Local caching and updating for users
The pre-generated IDFs are downloaded whenever needed in initial
package calls. The download location is determined by the rappdirs package
as fs::path(rappdirs::user_cache_dir(), "R", "pkgmatch)".
Users should generally not need to worry about managing these data files
themselves, although the data can be safely deleted at any time, as can
the entire directory in which are stored.
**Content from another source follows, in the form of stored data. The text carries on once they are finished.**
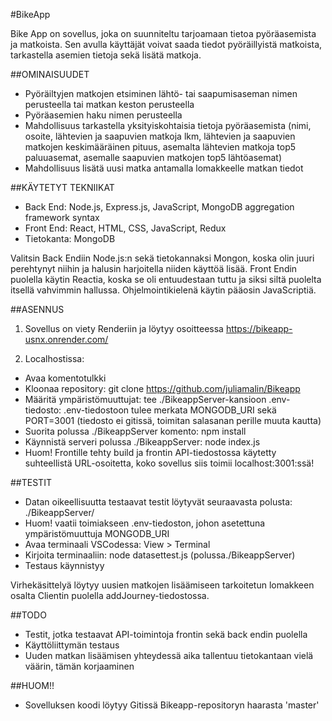 #BikeApp

Bike App on sovellus, joka on suunniteltu tarjoamaan tietoa pyöräasemista ja matkoista. Sen avulla käyttäjät voivat saada tiedot pyöräillyistä matkoista, tarkastella asemien ​​tietoja sekä lisätä matkoja. 

##OMINAISUUDET
- Pyöräiltyjen matkojen etsiminen lähtö- tai saapumisaseman nimen perusteella tai matkan keston perusteella
- Pyöräasemien haku nimen perusteella
- Mahdollisuus tarkastella yksityiskohtaisia ​​tietoja pyöräasemista (nimi, osoite, lähtevien ja saapuvien matkoja lkm, lähtevien ja saapuvien matkojen keskimääräinen pituus, asemalta lähtevien matkoja top5 paluuasemat, asemalle saapuvien matkojen top5 lähtöasemat)
- Mahdollisuus lisätä uusi matka antamalla lomakkeelle matkan tiedot

##KÄYTETYT TEKNIIKAT
- Back End: Node.js, Express.js, JavaScript, MongoDB aggregation framework syntax 
- Front End: React, HTML, CSS, JavaScript, Redux
- Tietokanta: MongoDB

Valitsin Back Endiin Node.js:n sekä tietokannaksi Mongon, koska olin juuri perehtynyt niihin ja halusin harjoitella niiden käyttöä lisää. Front Endin puolella käytin Reactia, koska se oli entuudestaan tuttu ja siksi siltä puolelta itsellä vahvimmin hallussa. Ohjelmointikielenä käytin pääosin JavaScriptiä. 

##ASENNUS
1. Sovellus on viety Renderiin ja löytyy osoitteessa https://bikeapp-usnx.onrender.com/

2. Localhostissa:
- Avaa komentotulkki
- Kloonaa repository: git clone https://github.com/juliamalin/Bikeapp
- Määritä ympäristömuuttujat: tee ./BikeappServer-kansioon .env-tiedosto: .env-tiedostoon tulee merkata MONGODB_URI sekä PORT=3001 (tiedosto ei gitissä, toimitan salasanan perille muuta kautta)
- Suorita polussa ./BikeappServer komento: npm install
- Käynnistä serveri polussa ./BikeappServer: node index.js <MongoTietokannan salasana>
- Huom! Frontille tehty build ja frontin API-tiedostossa käytetty suhteellistä URL-osoitetta, koko sovellus siis toimii localhost:3001:ssä!


##TESTIT
- Datan oikeellisuutta testaavat testit löytyvät seuraavasta polusta: ./BikeappServer/
- Huom! vaatii toimiakseen .env-tiedoston, johon asetettuna ympäristömuuttuja MONGODB_URI
- Avaa terminaali VSCodessa: View > Terminal
- Kirjoita terminaaliin: node datasettest.js (polussa./BikeappServer)
- Testaus käynnistyy

Virhekäsittelyä löytyy uusien matkojen lisäämiseen tarkoitetun lomakkeen osalta Clientin puolella addJourney-tiedostossa.

##TODO
- Testit, jotka testaavat API-toimintoja frontin sekä back endin puolella
- Käyttöliittymän testaus
- Uuden matkan lisäämisen yhteydessä aika tallentuu tietokantaan vielä väärin, tämän korjaaminen

##HUOM!!
- Sovelluksen koodi löytyy Gitissä Bikeapp-repositoryn haarasta 'master'

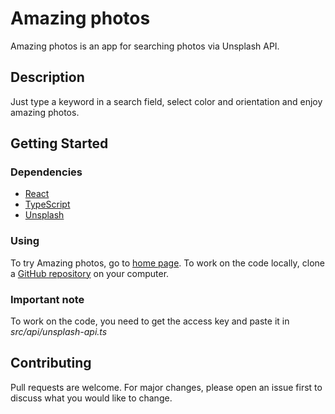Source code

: # Amazing photos

Amazing photos is an app for searching photos via Unsplash API.

## Description

Just type a keyword in a search field, select color and orientation and enjoy amazing photos.

## Getting Started

### Dependencies

* [React](https://github.com/facebook/react/)
* [TypeScript](https://www.npmjs.com/package/typescript)
* [Unsplash](https://www.npmjs.com/package/unsplash-js)

### Using

To try Amazing photos, go to [home page](https://amazing-photos.vercel.app/).
To work on the code locally, clone a [GitHub repository](targetURL "Link title") on your computer. 

### Important note

To work on the code, you need to get the access key and paste it in _src/api/unsplash-api.ts_

## Contributing

Pull requests are welcome. For major changes, please open an issue first to discuss what you would like to change.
The remote data are regularly updated, and so locally-cached data
also require regular updating. By default, if any one of the
locally-cached IDF files needed for functionality is more than 30 days
old, a newer version will be automatically downloaded. This update
frequency can also be over-ridden by setting a value like 100 days with:
{r op, eval = FALSE} options ("pkgmatch.update_frequency" = 100L)
If you want to ensure your data are always up to date, set an update
frequency of 1, and they’ll be updated every day. Alternatively, you can
set an enduring environment variable, typically in your
~/.Renviron file, to specify a fixed update frequency:
If you wish to prevent any updating, set that environment variable to
a really high value, such as 1e6.
Data updating for developers
These package suites are constantly changing, and therefore the IDFs
also need to be regularly updated. The “pkgmatch” package includes
several files in the /R directory prefixed with
“data-update” containing functions which implement this updating. These
functions are intended to be used only by the developers. They are
ultimately used in this
GitHub workflow file which is automatically run every day to update
all IDF data for both CRAN and rOpenSci. The IDF data thus always
reflect the current daily state of both repositories.